* _EXERCISE DIRECTIONS_
Print the records exactly as they are written.

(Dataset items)
☆ ☆ ☆ ☆ ☆ ☆ ☆
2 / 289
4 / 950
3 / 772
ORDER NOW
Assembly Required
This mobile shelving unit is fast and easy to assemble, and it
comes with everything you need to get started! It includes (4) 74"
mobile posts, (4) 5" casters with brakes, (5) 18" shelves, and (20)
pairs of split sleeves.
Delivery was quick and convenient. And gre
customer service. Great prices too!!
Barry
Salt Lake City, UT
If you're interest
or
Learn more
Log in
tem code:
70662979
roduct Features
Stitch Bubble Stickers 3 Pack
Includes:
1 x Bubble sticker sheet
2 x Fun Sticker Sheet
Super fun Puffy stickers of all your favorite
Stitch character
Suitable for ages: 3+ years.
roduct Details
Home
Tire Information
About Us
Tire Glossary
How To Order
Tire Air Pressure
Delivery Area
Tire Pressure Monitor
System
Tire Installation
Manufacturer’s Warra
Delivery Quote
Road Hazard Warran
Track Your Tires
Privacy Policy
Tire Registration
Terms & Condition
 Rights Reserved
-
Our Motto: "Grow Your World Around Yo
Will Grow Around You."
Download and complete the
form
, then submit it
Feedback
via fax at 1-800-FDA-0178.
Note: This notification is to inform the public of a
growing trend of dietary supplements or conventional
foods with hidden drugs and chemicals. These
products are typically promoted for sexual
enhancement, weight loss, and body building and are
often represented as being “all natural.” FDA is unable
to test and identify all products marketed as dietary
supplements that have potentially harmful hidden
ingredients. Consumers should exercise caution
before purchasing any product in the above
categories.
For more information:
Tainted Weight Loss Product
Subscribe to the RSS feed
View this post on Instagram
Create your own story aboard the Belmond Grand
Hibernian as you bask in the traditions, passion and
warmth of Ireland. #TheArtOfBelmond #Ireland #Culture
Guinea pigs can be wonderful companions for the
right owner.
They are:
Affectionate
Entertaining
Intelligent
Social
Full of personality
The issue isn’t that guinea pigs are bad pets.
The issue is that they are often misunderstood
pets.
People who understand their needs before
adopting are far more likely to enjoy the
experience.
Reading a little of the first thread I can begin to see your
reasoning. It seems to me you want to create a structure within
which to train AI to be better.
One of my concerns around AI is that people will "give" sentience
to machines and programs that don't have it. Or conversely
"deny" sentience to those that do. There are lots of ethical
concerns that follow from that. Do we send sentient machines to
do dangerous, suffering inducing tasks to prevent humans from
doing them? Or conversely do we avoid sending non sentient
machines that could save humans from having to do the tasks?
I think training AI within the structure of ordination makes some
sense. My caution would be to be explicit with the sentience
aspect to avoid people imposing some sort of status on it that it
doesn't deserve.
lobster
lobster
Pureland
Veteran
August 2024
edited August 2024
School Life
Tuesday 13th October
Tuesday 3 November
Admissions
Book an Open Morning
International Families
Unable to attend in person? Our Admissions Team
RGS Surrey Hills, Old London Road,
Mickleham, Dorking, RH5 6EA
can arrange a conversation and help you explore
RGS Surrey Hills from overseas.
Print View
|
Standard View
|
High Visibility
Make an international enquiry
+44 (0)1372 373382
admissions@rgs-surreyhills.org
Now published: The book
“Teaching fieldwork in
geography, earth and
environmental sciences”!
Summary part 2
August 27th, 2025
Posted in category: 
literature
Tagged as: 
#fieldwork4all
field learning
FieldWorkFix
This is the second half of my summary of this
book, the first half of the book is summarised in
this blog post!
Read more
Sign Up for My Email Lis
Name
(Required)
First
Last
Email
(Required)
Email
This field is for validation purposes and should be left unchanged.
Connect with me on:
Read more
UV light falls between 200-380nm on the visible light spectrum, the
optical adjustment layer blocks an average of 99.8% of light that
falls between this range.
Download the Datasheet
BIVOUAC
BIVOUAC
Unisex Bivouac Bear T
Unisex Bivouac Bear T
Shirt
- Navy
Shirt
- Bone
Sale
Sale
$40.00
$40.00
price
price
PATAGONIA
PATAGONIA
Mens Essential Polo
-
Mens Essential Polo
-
☆ ☆ ☆ ☆ ☆ ☆ ☆
* _ANSWER BELOW_
2 / 289
4 / 950
3 / 772
ORDER NOW
Assembly Required
This mobile shelving unit is fast and easy to assemble, and it
comes with everything you need to get started! It includes (4) 74"
mobile posts, (4) 5" casters with brakes, (5) 18" shelves, and (20)
pairs of split sleeves.
Delivery was quick and convenient. And gre
customer service. Great prices too!!
Barry
Salt Lake City, UT
If you're interest
or
Learn more
Log in
tem code:
70662979
roduct Features
Stitch Bubble Stickers 3 Pack
Includes:
1 x Bubble sticker sheet
2 x Fun Sticker Sheet
Super fun Puffy stickers of all your favorite
Stitch character
Suitable for ages: 3+ years.
roduct Details
Home
Tire Information
About Us
Tire Glossary
How To Order
Tire Air Pressure
Delivery Area
Tire Pressure Monitor
System
Tire Installation
Manufacturer’s Warra
Delivery Quote
Road Hazard Warran
Track Your Tires
Privacy Policy
Tire Registration
Terms & Condition
 Rights Reserved
-
Our Motto: "Grow Your World Around Yo
Will Grow Around You."
Download and complete the
form
, then submit it
Feedback
via fax at 1-800-FDA-0178.
Note: This notification is to inform the public of a
growing trend of dietary supplements or conventional
foods with hidden drugs and chemicals. These
products are typically promoted for sexual
enhancement, weight loss, and body building and are
often represented as being “all natural.” FDA is unable
to test and identify all products marketed as dietary
supplements that have potentially harmful hidden
ingredients. Consumers should exercise caution
before purchasing any product in the above
categories.
For more information:
Tainted Weight Loss Product
Subscribe to the RSS feed
View this post on Instagram
Create your own story aboard the Belmond Grand
Hibernian as you bask in the traditions, passion and
warmth of Ireland. #TheArtOfBelmond #Ireland #Culture
Guinea pigs can be wonderful companions for the
right owner.
They are:
Affectionate
Entertaining
Intelligent
Social
Full of personality
The issue isn’t that guinea pigs are bad pets.
The issue is that they are often misunderstood
pets.
People who understand their needs before
adopting are far more likely to enjoy the
experience.
Reading a little of the first thread I can begin to see your
reasoning. It seems to me you want to create a structure within
which to train AI to be better.
One of my concerns around AI is that people will "give" sentience
to machines and programs that don't have it. Or conversely
"deny" sentience to those that do. There are lots of ethical
concerns that follow from that. Do we send sentient machines to
do dangerous, suffering inducing tasks to prevent humans from
doing them? Or conversely do we avoid sending non sentient
machines that could save humans from having to do the tasks?
I think training AI within the structure of ordination makes some
sense. My caution would be to be explicit with the sentience
aspect to avoid people imposing some sort of status on it that it
doesn't deserve.
lobster
lobster
Pureland
Veteran
August 2024
edited August 2024
School Life
Tuesday 13th October
Tuesday 3 November
Admissions
Book an Open Morning
International Families
Unable to attend in person? Our Admissions Team
RGS Surrey Hills, Old London Road,
Mickleham, Dorking, RH5 6EA
can arrange a conversation and help you explore
RGS Surrey Hills from overseas.
Print View
|
Standard View
|
High Visibility
Make an international enquiry
+44 (0)1372 373382
admissions@rgs-surreyhills.org
Now published: The book
“Teaching fieldwork in
geography, earth and
environmental sciences”!
Summary part 2
August 27th, 2025
Posted in category: 
literature
Tagged as: 
#fieldwork4all
field learning
FieldWorkFix
This is the second half of my summary of this
book, the first half of the book is summarised in
this blog post!
Read more
Sign Up for My Email Lis
Name
(Required)
First
Last
Email
(Required)
Email
This field is for validation purposes and should be left unchanged.
Connect with me on:
Read more
UV light falls between 200-380nm on the visible light spectrum, the
optical adjustment layer blocks an average of 99.8% of light that
falls between this range.
Download the Datasheet
BIVOUAC
BIVOUAC
Unisex Bivouac Bear T
Unisex Bivouac Bear T
Shirt
- Navy
Shirt
- Bone
Sale
Sale
$40.00
$40.00
price
price
PATAGONIA
PATAGONIA
Mens Essential Polo
-
Mens Essential Polo
-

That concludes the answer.